Some times you need distance to gain perspective on your city. I love Vancouver, but that doesn’t mean I’m blind to it’s shortcomings. We don’t seem to be able to gather as a community unless there are big things to celebrate, Olympics, or big things to commiserate over, hockey.
In Istanbul last night there were more people on the street for a Friday night stroll than I’ve seen in my neighbourhood in the past two years.
There were boys arm in arm waving their football team flags (Turkey vs Germany), girls with their heads pressed together giggled their way through the crowds, and women in the hijab held each others hands and threaded their way past footballers, pubbers, and foreigners.
I got the sense that there are as many Istanbuls as there are people who live here.

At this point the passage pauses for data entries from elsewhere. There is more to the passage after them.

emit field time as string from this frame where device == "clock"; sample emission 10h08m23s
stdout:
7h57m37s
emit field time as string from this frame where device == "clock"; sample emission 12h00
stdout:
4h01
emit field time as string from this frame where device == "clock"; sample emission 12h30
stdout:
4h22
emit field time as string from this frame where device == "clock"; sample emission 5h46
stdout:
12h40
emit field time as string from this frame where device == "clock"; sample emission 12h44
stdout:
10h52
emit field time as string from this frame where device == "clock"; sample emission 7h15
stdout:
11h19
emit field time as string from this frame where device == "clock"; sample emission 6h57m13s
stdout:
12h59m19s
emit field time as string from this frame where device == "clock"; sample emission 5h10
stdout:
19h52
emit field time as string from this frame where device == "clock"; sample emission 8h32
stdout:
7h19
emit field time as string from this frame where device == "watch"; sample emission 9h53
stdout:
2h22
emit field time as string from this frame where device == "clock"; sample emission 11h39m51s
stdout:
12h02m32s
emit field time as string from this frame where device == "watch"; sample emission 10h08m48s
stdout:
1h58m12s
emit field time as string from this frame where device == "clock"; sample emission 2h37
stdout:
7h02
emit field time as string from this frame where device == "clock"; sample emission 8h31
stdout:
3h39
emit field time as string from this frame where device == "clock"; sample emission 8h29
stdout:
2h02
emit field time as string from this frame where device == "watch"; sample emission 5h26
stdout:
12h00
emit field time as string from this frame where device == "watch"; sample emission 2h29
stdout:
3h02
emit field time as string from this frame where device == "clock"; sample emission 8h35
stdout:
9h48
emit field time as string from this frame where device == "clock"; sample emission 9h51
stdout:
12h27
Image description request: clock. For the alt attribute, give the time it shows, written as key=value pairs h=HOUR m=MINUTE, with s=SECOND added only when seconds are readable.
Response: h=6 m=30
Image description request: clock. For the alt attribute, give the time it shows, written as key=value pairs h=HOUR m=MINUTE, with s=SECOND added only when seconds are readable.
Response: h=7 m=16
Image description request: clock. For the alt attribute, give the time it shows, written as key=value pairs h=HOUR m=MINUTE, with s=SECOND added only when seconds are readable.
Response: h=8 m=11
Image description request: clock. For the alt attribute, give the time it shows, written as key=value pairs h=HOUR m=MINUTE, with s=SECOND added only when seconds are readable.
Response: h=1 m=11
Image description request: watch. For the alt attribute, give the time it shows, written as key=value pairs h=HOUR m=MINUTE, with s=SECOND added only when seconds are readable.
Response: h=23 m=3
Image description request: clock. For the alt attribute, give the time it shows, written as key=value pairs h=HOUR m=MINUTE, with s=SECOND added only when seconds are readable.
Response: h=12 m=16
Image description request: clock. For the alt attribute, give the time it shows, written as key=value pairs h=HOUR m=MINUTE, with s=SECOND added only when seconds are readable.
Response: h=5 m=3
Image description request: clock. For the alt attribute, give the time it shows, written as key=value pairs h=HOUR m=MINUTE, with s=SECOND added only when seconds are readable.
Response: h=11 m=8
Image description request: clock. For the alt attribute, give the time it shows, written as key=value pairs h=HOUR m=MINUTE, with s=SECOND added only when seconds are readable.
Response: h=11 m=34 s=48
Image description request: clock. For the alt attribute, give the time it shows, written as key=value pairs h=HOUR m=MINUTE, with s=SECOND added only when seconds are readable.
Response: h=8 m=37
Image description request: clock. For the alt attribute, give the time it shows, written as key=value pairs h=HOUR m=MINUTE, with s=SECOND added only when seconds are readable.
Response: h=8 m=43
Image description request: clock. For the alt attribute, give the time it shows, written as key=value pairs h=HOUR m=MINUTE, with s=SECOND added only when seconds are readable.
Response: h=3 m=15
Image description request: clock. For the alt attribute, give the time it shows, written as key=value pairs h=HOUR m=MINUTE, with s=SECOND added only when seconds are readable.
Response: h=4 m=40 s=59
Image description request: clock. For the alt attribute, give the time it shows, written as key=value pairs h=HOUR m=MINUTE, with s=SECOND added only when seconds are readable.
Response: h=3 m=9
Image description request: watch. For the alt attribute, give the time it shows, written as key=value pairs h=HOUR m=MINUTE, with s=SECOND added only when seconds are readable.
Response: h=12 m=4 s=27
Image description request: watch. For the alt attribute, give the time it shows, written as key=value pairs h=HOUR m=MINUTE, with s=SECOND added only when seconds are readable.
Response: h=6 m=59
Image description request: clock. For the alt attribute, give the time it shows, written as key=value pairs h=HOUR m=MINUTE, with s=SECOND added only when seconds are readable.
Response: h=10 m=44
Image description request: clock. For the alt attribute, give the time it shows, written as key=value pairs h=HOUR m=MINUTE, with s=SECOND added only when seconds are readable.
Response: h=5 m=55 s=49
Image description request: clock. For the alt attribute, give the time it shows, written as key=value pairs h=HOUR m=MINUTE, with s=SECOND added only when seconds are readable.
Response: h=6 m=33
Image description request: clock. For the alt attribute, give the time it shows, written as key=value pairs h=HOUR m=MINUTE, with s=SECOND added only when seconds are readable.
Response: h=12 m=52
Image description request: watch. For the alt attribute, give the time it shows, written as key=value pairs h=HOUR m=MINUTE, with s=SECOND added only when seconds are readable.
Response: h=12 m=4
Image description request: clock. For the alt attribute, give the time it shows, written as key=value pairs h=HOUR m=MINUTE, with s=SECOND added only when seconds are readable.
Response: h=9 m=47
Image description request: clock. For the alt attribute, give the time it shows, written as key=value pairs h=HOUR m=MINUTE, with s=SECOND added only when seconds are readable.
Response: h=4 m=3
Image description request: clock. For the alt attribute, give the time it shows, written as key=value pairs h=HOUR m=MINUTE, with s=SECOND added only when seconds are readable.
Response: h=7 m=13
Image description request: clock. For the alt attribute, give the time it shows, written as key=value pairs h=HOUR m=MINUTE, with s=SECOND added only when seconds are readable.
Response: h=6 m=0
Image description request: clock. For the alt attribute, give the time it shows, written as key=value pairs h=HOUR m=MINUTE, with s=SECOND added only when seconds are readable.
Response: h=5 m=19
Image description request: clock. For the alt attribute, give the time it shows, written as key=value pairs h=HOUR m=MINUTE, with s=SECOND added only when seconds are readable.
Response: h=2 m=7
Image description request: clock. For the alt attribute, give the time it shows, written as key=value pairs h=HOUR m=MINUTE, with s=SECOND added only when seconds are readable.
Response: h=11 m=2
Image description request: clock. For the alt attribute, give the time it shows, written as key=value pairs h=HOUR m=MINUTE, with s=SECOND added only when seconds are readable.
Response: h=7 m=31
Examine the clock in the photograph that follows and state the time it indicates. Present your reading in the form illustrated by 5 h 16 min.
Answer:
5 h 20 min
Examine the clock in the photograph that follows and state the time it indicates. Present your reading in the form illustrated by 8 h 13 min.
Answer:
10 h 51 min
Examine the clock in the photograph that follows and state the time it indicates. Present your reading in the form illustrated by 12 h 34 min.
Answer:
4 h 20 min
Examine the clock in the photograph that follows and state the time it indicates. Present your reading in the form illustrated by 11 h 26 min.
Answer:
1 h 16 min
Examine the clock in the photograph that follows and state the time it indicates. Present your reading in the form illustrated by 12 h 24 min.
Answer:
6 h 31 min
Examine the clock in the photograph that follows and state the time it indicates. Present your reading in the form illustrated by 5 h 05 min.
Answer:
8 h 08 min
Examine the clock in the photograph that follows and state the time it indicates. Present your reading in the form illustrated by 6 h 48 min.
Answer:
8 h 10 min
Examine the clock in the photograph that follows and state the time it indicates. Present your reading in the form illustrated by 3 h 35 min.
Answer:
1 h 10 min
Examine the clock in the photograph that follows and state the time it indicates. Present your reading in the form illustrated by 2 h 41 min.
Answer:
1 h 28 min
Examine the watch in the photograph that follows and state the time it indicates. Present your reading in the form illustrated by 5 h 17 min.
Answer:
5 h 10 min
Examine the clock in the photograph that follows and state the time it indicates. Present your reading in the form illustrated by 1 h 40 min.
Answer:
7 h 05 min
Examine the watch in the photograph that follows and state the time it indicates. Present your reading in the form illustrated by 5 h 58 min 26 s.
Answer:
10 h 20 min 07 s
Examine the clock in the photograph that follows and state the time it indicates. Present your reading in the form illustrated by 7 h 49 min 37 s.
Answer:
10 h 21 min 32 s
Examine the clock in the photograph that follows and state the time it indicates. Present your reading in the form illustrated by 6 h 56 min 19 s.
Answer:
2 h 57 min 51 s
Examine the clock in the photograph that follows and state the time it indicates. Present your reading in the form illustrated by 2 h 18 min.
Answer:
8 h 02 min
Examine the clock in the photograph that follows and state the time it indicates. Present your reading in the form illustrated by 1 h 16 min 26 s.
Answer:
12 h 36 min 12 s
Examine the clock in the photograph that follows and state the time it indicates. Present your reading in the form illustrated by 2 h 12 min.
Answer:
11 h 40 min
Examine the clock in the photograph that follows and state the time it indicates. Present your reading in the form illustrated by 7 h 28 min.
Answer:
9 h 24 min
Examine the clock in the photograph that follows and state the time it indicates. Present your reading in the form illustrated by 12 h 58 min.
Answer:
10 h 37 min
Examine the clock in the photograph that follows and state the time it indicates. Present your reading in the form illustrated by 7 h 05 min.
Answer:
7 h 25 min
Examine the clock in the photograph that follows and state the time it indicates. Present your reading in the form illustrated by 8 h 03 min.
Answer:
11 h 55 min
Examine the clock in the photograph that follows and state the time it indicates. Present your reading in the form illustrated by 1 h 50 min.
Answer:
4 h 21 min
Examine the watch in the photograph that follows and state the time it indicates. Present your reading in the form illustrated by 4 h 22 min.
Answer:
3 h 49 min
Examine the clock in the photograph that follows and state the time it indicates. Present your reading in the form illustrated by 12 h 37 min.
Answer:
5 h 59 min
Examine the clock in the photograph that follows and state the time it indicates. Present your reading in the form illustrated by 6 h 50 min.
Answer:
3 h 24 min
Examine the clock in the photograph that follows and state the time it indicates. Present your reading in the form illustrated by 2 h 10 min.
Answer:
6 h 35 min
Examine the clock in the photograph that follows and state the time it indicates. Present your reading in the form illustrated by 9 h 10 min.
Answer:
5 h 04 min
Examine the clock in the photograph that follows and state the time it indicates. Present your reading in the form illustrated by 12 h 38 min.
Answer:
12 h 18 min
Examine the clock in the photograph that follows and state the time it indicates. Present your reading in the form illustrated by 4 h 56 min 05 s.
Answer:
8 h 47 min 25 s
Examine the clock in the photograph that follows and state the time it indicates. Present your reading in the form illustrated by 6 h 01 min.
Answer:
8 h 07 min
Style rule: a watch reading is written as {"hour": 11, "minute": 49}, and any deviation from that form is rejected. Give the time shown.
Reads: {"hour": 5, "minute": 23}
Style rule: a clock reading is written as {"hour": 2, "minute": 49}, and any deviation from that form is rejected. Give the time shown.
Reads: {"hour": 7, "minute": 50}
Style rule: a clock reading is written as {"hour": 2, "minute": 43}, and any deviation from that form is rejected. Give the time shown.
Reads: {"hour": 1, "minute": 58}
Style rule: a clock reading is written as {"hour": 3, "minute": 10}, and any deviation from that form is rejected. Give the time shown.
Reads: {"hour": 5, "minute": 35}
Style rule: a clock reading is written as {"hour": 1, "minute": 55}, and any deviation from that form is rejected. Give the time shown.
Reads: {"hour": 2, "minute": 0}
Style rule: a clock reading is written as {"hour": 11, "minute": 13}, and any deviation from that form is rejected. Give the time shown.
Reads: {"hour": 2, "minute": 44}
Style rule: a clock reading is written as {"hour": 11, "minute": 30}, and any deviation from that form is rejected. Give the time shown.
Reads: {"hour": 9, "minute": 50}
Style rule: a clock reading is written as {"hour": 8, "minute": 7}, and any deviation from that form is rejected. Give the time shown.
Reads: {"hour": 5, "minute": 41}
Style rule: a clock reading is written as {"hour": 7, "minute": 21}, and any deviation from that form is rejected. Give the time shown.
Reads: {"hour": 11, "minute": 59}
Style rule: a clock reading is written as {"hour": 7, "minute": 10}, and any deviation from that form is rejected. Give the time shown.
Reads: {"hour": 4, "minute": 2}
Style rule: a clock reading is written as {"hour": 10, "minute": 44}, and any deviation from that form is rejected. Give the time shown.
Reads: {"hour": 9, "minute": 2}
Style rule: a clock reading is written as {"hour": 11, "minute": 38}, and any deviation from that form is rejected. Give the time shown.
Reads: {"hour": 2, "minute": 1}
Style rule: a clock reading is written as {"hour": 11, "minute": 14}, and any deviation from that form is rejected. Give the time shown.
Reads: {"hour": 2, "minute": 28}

Like Istanbul, Vancouver is a beautiful port city with a mash of cultures seeming to bring out the best in each other. But unlike Istanbul I don’t think Vancouver could keep a big secret. We walked through the Basilica Cistern. It is a vast underground water cistern that was built in 532. Apparently when the Ottomans tok over the city nobody bothered to tell them about it. It took the 100 years to find it. They found it only after the discovered that locals had been drawing water and fishing from it be dropping buckets into it through holes in their basements. I can’t imagine Vancouver keeping a secret that big.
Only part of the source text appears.